November 09, 2017
Political strategist and former Democratic National Committee chairwoman Donna Brazile is settling scores in her newly published book, an insider's analysis of the breakdowns that led to the election of Donald Trump.
One of her many targets is CNN anchor Jake Tapper.
Brazile came to serve as interim chairwoman of the DNC in the wake of Rep. Debbie Wasserman-Schultz's resignation from the post in July 2016, just as the Democratic National Convention rolled into Philadelphia.
The change was prompted by leaked emails that showed a clear bias toward Hillary Clinton during the primaries, which was one of the recurring themes of Brazile's book, "Hacks: The Inside Story of the Break-Ins and Breakdowns that Put Donald Trump in the White House."
But long before emails leaked, Brazile had fed into that preferential treatment, causing a stir when it was revealed she slipped a preview question to Clinton ahead of a CNN debate against Sanders in March 2016.
The John Podesta emails, dumped by WikiLeaks, contained the following item from Brazile to Podesta and Clinton communications director Jennifer Palmieri.
"One of the questions directed to HRC tomorrow is from a woman with a rash," Brazile wrote. "Her family has lead poison and she will ask what, if anything, will Hillary do as president to help the ppl of Flint."
Brazile's leak was made worse by the fact she had been working as a regular commentator for CNN's election coverage. Once her actions were revealed — she claimed she couldn't find a record of the email — CNN cut ties with her. Brazile didn't appreciate Tapper's reaction to the controversy, according to the Washington Examiner.
“The next day, even Jake Tapper took a swing at me, calling me unethical and ‘journalistically horrifying’ during a radio interview with WMAL even though I worked for CNN as a commentator not a journalist,” [Brazile] wrote in her book.
“When I called him on this,” she continued, “he did not apologize. His attack on me was really about him. He wrote in an email, ‘I don’t know what happened here except it undermines the integrity of my work and CNN … you have to know how betrayed we all feel.'”

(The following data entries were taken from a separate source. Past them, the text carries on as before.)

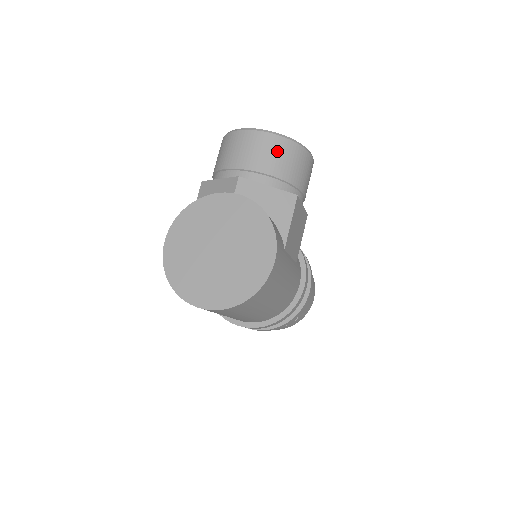
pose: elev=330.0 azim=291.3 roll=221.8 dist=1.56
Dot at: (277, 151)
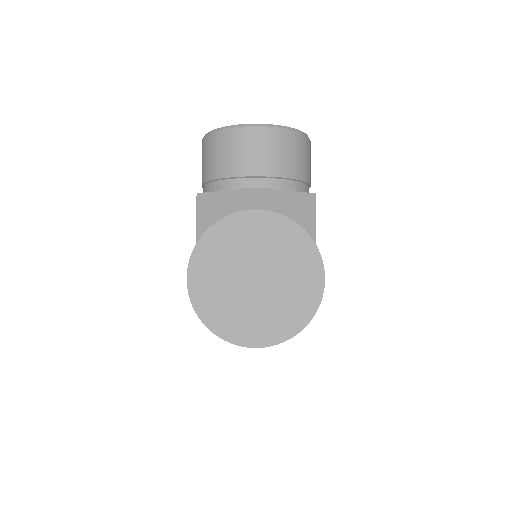
Dot at: (286, 148)
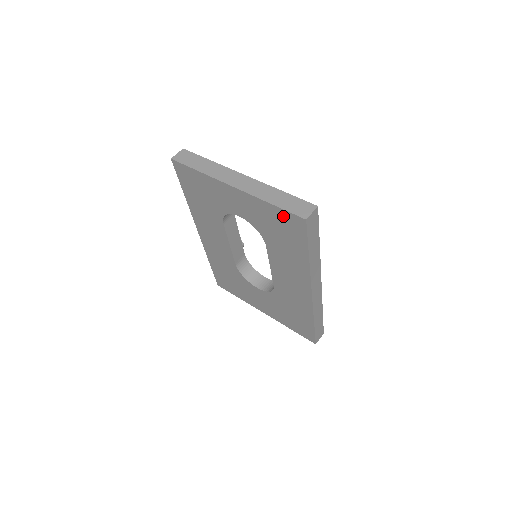
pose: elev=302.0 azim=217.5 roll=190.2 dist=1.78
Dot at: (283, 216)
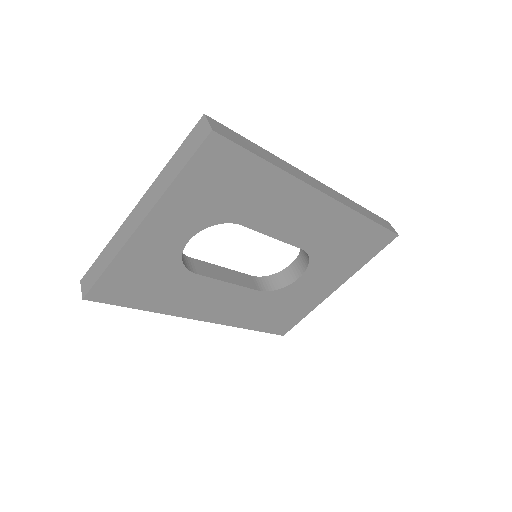
Dot at: (200, 167)
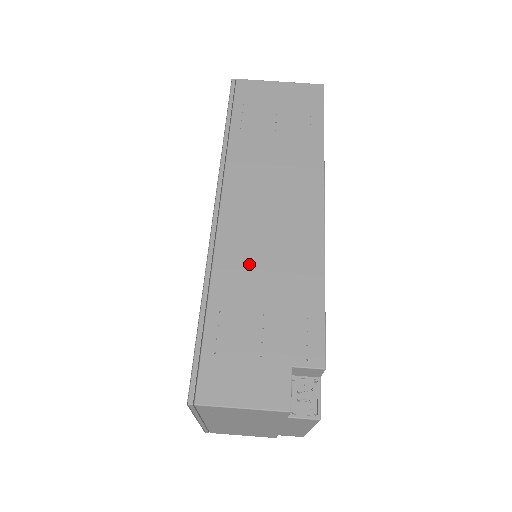
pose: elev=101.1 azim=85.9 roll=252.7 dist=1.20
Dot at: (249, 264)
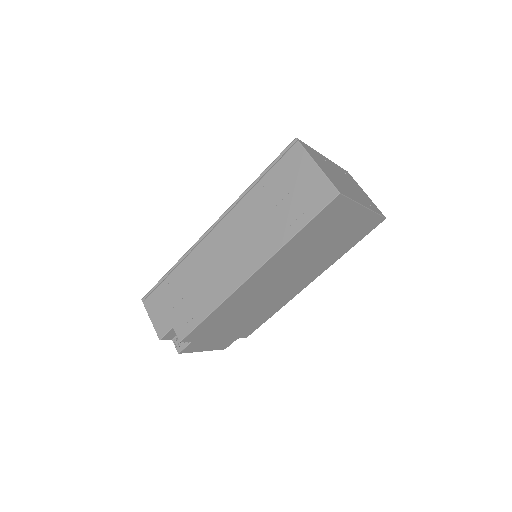
Dot at: (197, 271)
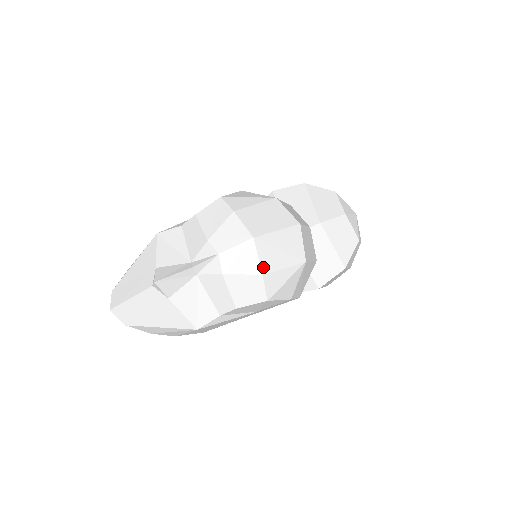
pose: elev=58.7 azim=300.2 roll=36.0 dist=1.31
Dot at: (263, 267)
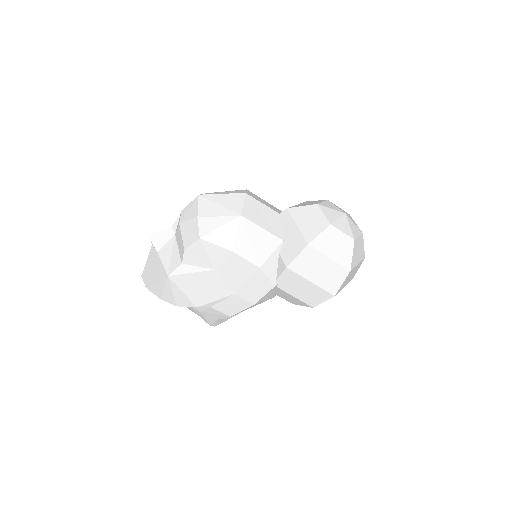
Dot at: (200, 213)
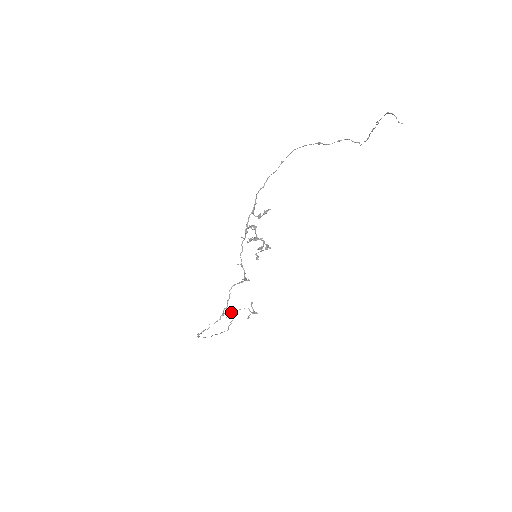
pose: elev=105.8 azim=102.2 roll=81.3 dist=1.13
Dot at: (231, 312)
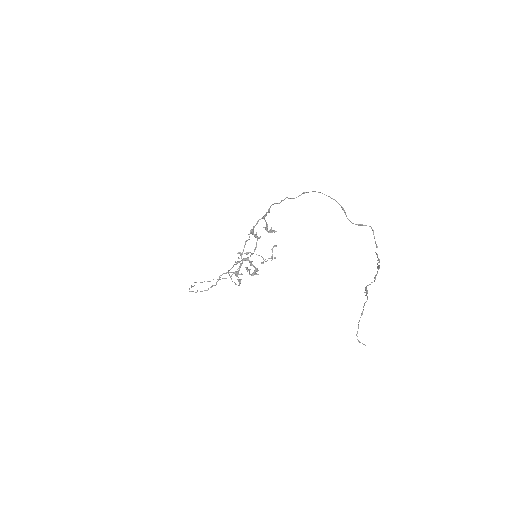
Dot at: (247, 252)
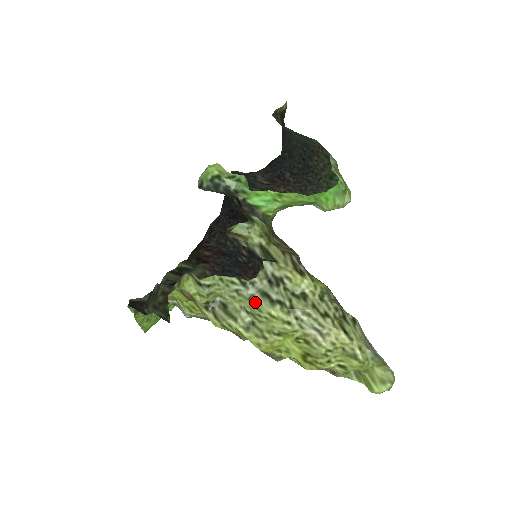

Given the arrangement and media platform Brazile had, her comments seem to latch onto a strained semantic difference. She was employed as a commentator for a network required to adhere to the ethical standards of journalism — and she leaked a planned question from her employer to a political candidate. Still, she felt betrayed for getting fired.
“The feeling is mutual, my friend,” she wrote of Tapper.
Brazile's book is sending shockwaves across Washington, with painful revelations pointing to the Democrats' concern that Clinton's campaign had an "odor of failure" that couldn't be overcome.
It's hard to see how playing favorites in a pivotal early debate wouldn't have contributed to forcing the issue of Clinton's historic candidacy, even as its privileges rendered Brazile an enabling political operative on a sinking ship.